→ WHAT YOU NEED TO DO:
Express the data, from its first line through the line containing "tipos de golosinas para perros" inclusive, as a JSON list of strings with one string per line, leaving out any blank lines.

→ INFORMATION:
━━━━━━

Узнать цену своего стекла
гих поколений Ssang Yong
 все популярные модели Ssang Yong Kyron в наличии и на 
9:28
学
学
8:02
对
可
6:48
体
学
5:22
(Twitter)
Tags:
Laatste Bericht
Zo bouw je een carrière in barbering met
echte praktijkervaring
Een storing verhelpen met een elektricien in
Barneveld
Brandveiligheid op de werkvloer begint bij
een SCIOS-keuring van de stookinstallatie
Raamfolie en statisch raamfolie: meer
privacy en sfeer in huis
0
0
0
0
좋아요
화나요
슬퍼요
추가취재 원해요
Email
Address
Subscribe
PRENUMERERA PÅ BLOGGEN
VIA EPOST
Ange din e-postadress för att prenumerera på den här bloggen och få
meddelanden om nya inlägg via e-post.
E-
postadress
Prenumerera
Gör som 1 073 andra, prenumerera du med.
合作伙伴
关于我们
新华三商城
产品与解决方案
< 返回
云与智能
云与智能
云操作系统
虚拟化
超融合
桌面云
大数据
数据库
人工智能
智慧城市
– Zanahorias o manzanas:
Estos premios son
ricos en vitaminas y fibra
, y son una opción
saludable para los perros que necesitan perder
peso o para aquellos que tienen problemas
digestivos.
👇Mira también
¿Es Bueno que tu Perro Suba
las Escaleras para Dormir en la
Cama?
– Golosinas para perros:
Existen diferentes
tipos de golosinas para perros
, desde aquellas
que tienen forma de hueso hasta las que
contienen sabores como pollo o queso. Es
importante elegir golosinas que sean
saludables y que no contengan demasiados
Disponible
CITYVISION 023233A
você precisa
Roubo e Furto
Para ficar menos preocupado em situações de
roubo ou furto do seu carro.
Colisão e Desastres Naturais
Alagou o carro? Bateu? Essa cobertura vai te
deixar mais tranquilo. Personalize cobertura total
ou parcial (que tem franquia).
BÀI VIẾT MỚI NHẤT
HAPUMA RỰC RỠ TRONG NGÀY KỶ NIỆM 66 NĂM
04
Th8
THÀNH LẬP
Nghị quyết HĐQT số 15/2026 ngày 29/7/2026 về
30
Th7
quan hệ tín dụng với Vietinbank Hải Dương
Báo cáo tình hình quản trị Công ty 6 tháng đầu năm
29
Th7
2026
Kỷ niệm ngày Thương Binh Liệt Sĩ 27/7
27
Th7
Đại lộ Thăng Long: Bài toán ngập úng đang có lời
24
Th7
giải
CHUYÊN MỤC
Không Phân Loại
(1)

━━━━━━

→ OUTPUT OF THE TASK:
[
  "Узнать цену своего стекла",
  "гих поколений Ssang Yong",
  " все популярные модели Ssang Yong Kyron в наличии и на ",
  "9:28",
  "学",
  "学",
  "8:02",
  "对",
  "可",
  "6:48",
  "体",
  "学",
  "5:22",
  "(Twitter)",
  "Tags:",
  "Laatste Bericht",
  "Zo bouw je een carrière in barbering met",
  "echte praktijkervaring",
  "Een storing verhelpen met een elektricien in",
  "Barneveld",
  "Brandveiligheid op de werkvloer begint bij",
  "een SCIOS-keuring van de stookinstallatie",
  "Raamfolie en statisch raamfolie: meer",
  "privacy en sfeer in huis",
  "0",
  "0",
  "0",
  "0",
  "좋아요",
  "화나요",
  "슬퍼요",
  "추가취재 원해요",
  "Email",
  "Address",
  "Subscribe",
  "PRENUMERERA PÅ BLOGGEN",
  "VIA EPOST",
  "Ange din e-postadress för att prenumerera på den här bloggen och få",
  "meddelanden om nya inlägg via e-post.",
  "E-",
  "postadress",
  "Prenumerera",
  "Gör som 1 073 andra, prenumerera du med.",
  "合作伙伴",
  "关于我们",
  "新华三商城",
  "产品与解决方案",
  "< 返回",
  "云与智能",
  "云与智能",
  "云操作系统",
  "虚拟化",
  "超融合",
  "桌面云",
  "大数据",
  "数据库",
  "人工智能",
  "智慧城市",
  "– Zanahorias o manzanas:",
  "Estos premios son",
  "ricos en vitaminas y fibra",
  ", y son una opción",
  "saludable para los perros que necesitan perder",
  "peso o para aquellos que tienen problemas",
  "digestivos.",
  "👇Mira también",
  "¿Es Bueno que tu Perro Suba",
  "las Escaleras para Dormir en la",
  "Cama?",
  "– Golosinas para perros:",
  "Existen diferentes",
  "tipos de golosinas para perros"
]